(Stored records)
####################
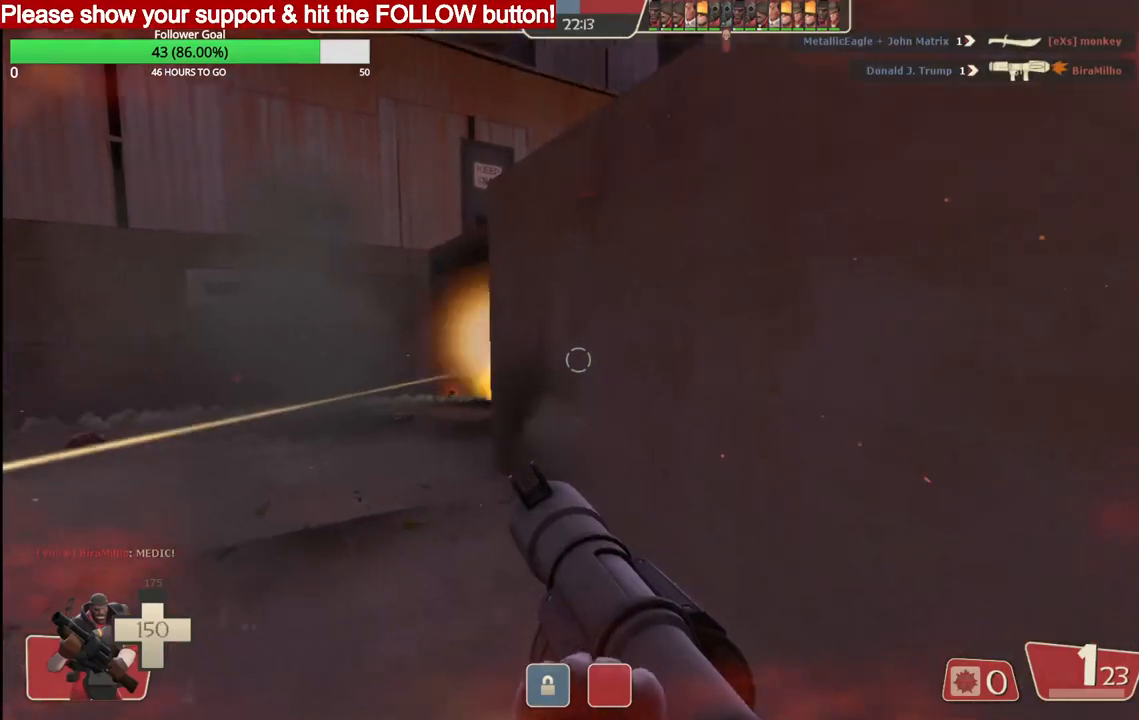
{"dt_ms": 500, "buttons": [], "left_stick": "up-left", "right_stick": "center", "events": []}
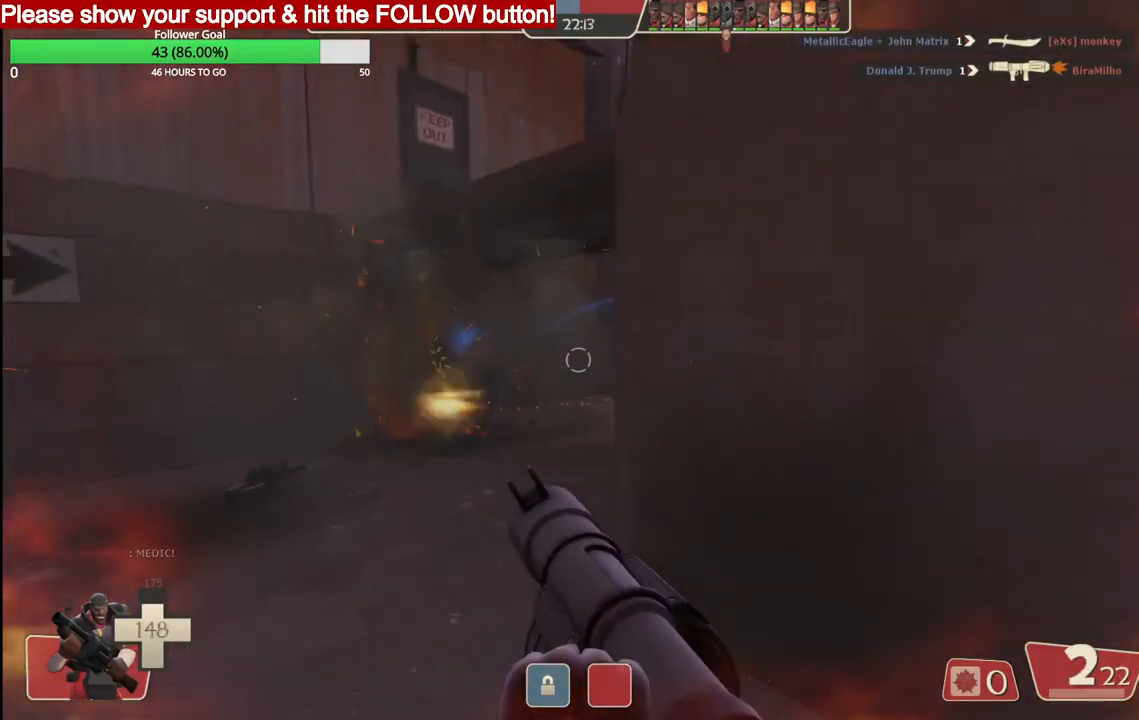
{"dt_ms": 500, "buttons": ["R2"], "left_stick": "down-right", "right_stick": "center", "events": [[33, "R2", "down"], [100, "left_stick", "down-left"], [167, "R2", "up"], [200, "R2", "down"], [300, "left_stick", "down-right"], [450, "R2", "up"], [500, "R2", "down"]]}
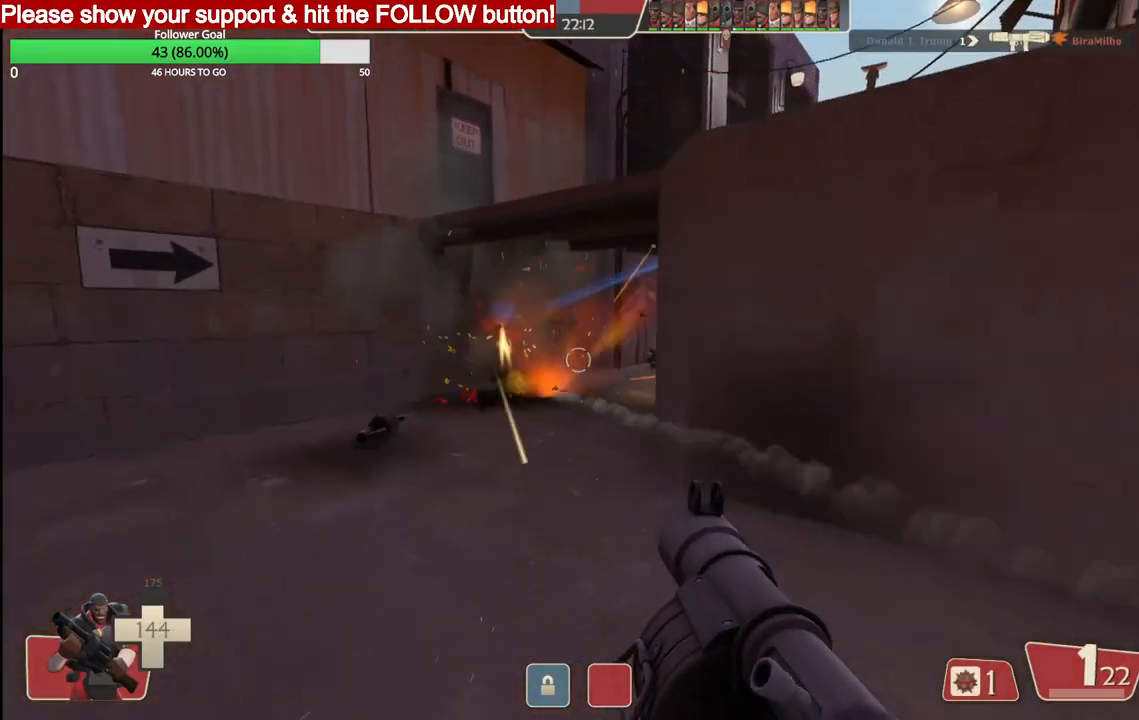
{"dt_ms": 500, "buttons": ["L2"], "left_stick": "down-right", "right_stick": "center", "events": [[17, "left_stick", "right"], [83, "R2", "up"], [133, "R2", "down"], [133, "left_stick", "up"], [217, "R2", "up"], [233, "left_stick", "down-right"], [250, "L2", "down"], [267, "R2", "down"], [317, "right_stick", "left"], [350, "R2", "up"], [367, "L2", "up"], [367, "right_stick", "center"], [400, "L2", "down"], [400, "R2", "down"], [483, "R2", "up"]]}
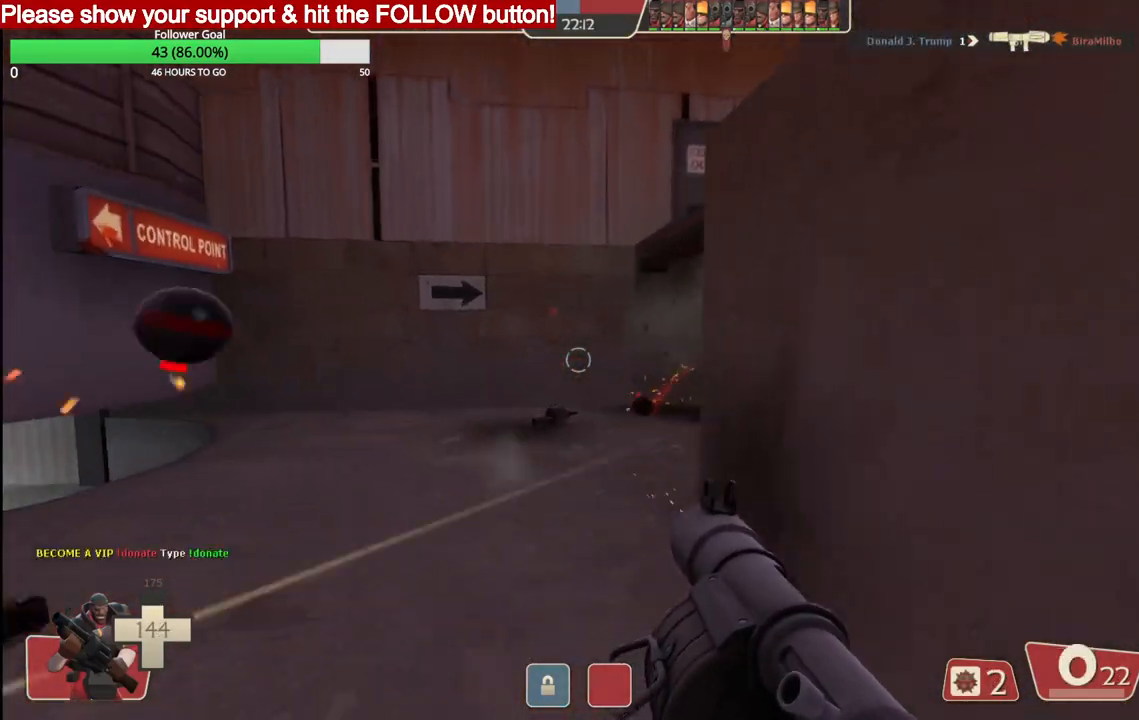
{"dt_ms": 500, "buttons": ["SQUARE", "L2"], "left_stick": "down-right", "right_stick": "center", "events": [[17, "L2", "up"], [50, "L2", "down"], [150, "L2", "up"], [150, "SQUARE", "down"], [233, "L2", "down"], [233, "SQUARE", "up"], [300, "SQUARE", "down"], [350, "L2", "up"], [383, "SQUARE", "up"], [417, "L2", "down"], [433, "SQUARE", "down"]]}
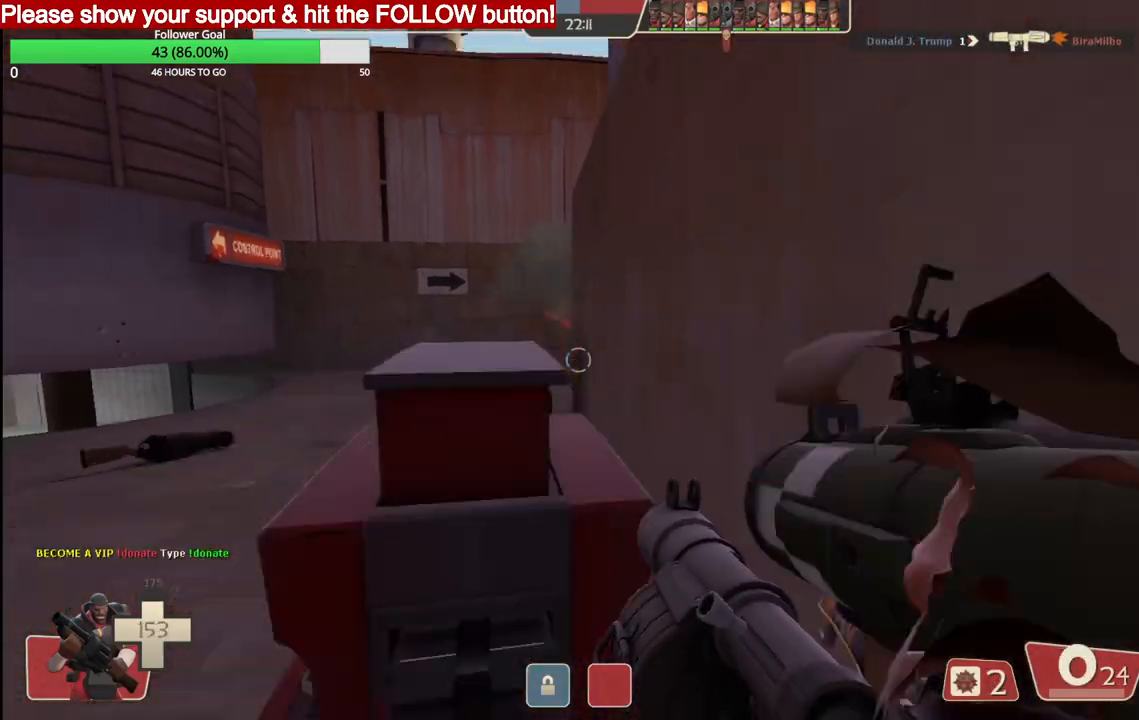
{"dt_ms": 500, "buttons": ["L2"], "left_stick": "left", "right_stick": "center", "events": [[33, "L2", "up"], [33, "SQUARE", "up"], [83, "L2", "down"], [83, "SQUARE", "down"], [183, "SQUARE", "up"], [233, "left_stick", "down"], [333, "left_stick", "down-left"], [467, "left_stick", "left"]]}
####################
Exercise goal ->
Output the data above in full. Skip every picture.

Written response ->
{"dt_ms": 500, "buttons": [], "left_stick": "up-left", "right_stick": "center", "events": []}
{"dt_ms": 500, "buttons": ["R2"], "left_stick": "down-right", "right_stick": "center", "events": [[33, "R2", "down"], [100, "left_stick", "down-left"], [167, "R2", "up"], [200, "R2", "down"], [300, "left_stick", "down-right"], [450, "R2", "up"], [500, "R2", "down"]]}
{"dt_ms": 500, "buttons": ["L2"], "left_stick": "down-right", "right_stick": "center", "events": [[17, "left_stick", "right"], [83, "R2", "up"], [133, "R2", "down"], [133, "left_stick", "up"], [217, "R2", "up"], [233, "left_stick", "down-right"], [250, "L2", "down"], [267, "R2", "down"], [317, "right_stick", "left"], [350, "R2", "up"], [367, "L2", "up"], [367, "right_stick", "center"], [400, "L2", "down"], [400, "R2", "down"], [483, "R2", "up"]]}
{"dt_ms": 500, "buttons": ["SQUARE", "L2"], "left_stick": "down-right", "right_stick": "center", "events": [[17, "L2", "up"], [50, "L2", "down"], [150, "L2", "up"], [150, "SQUARE", "down"], [233, "L2", "down"], [233, "SQUARE", "up"], [300, "SQUARE", "down"], [350, "L2", "up"], [383, "SQUARE", "up"], [417, "L2", "down"], [433, "SQUARE", "down"]]}
{"dt_ms": 500, "buttons": ["L2"], "left_stick": "left", "right_stick": "center", "events": [[33, "L2", "up"], [33, "SQUARE", "up"], [83, "L2", "down"], [83, "SQUARE", "down"], [183, "SQUARE", "up"], [233, "left_stick", "down"], [333, "left_stick", "down-left"], [467, "left_stick", "left"]]}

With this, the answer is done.